The thing about bassoons is that they cannot lie on their sides. If they are not being held, they need a stand or a case to be properly secured. As I left the room from which I had been practicing, I had given no thought that the room was locked or that I still had my bassoon. I searched for someone in the gym but could find nobody to hold Gerald the bassoon. It seemed as if hours and hours had gone by, my bladder quickening time in spite of the clock.

After checking the boiler room, the lunch room, the chapel, and the locker room, I stood bereft of ideas. Could I leave my beloved on the cracked cement floor? Would somebody finally come into the gymnasium while I was emptying myself and damage or steal the modern wonder of the musical world? Could I damage the pads which, when closed properly, enabled the instrument to make resonant sounds? I was trapped in this dilemma, this prison.
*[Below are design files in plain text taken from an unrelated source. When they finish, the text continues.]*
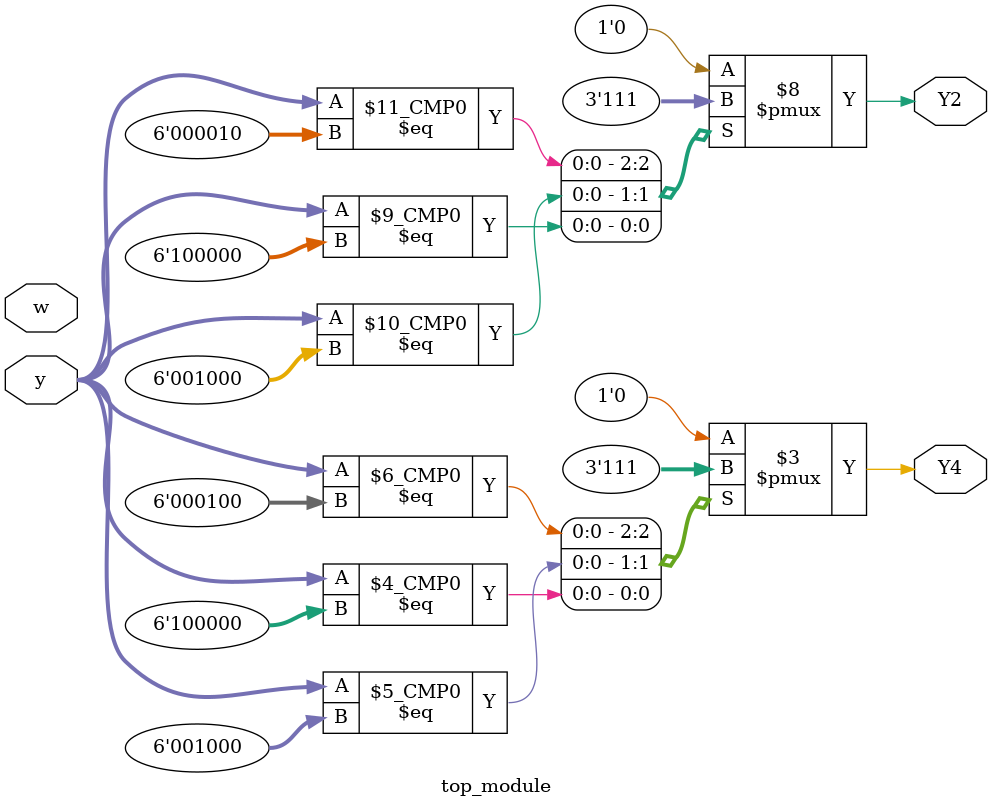
<source format=sv>
module top_module (
  input [6:1] y,
  input w,
  output Y2,
  output Y4
);

  reg Y2;
  reg Y4;

  always @(*) begin
    case(y)
      7'b000001: begin // State A
        Y2 = 0;
        Y4 = 0;
      end
      7'b000010: begin // State B
        Y2 = 1;
        Y4 = 0;
      end
      7'b000100: begin // State C
        Y2 = 0;
        Y4 = 1;
      end
      7'b001000: begin // State D
        Y2 = 1;
        Y4 = 1;
      end
      7'b010000: begin // State E
        Y2 = 0;
        Y4 = 0; // Since E does not have a transition on Y4, we take it as '0' in this case
      end
      7'b100000: begin // State F
        Y2 = 1;
        Y4 = 1; // Since F does not have a transition on Y4, we take it as '1' in this case
      end
      default: begin
        Y2 = 0;
        Y4 = 0;
      end
    endcase
  end
endmodule

</source>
I had just bought Gerald, you see, so I was extra careful with him. I knew I could not leave her unattended on those motley floors. So I took the plunge and walked into the noisome chamber where men go when their body forces them to. The Bathroom.

Each step, each echo in the valley of troubles, was one of apprehension. How would I do this? The long, awkward nature of the bassoon would make it difficult to accomplish. The bassoon is a collection of several wooden tubes connected to each other, being about four feet tall. I looked back to the hallway, desperate for deliverance. But I was forsaken under the weight of my world. I groaned like Atlas in my demise. Finally, I walked through the antechamber with the sinks and crossed into the main room which contained two toilets and two stalls. I walked, carrying my bassoon on the top of my right foot, balancing it with my right hand. As I pushed the door to the stall, I pushed out all of my self-respect. I shimmied around and closed the door, and locked it as well as my fate. The grey doors matched my mood. At this point, I balanced the bell of the bassoon on my chin and unbuckled my jeans uneasily. As they fell down, I fell onto the porcelain throne and emptied myself in a natural but seemingly unholy manner.

During this, my bassoon still pegged on my right foot, I heard somebody walking down the hallway. Great, I could have waited a couple more minutes and my salvation would have come. But no, now I am stuck balancing a large wooden stick between my thighs. As I finished and began to wipe, I had to balance my bassoon between my shoulder and neck so I could use my hands. Finally, I stand and repeat my balancing act and walk out of my great tribulation. I washed my hands and sanitized my bassoon later.

The band director was in the room, milling about with a sandwich in his mouth as if he did not have a care in the world. I packed up my bassoon and left the school, swearing that never again would I leave myself susceptible to that type of situation ever again. Little did I know that with my clumsy self, it would happen two more times in the next year. Life is beautiful, is it not? But it was ok, Gerald was worth it. Life decided to teach me to plan ahead in a cruel manner.